Given entries:
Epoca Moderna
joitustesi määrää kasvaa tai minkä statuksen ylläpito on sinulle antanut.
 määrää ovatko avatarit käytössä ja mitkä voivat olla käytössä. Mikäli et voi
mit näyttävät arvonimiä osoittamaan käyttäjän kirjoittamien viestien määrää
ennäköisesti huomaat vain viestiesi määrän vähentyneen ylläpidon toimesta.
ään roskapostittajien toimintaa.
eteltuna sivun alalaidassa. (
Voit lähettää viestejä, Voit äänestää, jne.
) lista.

Task statement:
Print exactly the lines above, starting at the line that contains "määrää ovatko avatarit" and ending with the last line of the records, both included.

Written answer:
 määrää ovatko avatarit käytössä ja mitkä voivat olla käytössä. Mikäli et voi
mit näyttävät arvonimiä osoittamaan käyttäjän kirjoittamien viestien määrää
ennäköisesti huomaat vain viestiesi määrän vähentyneen ylläpidon toimesta.
ään roskapostittajien toimintaa.
eteltuna sivun alalaidassa. (
Voit lähettää viestejä, Voit äänestää, jne.
) lista.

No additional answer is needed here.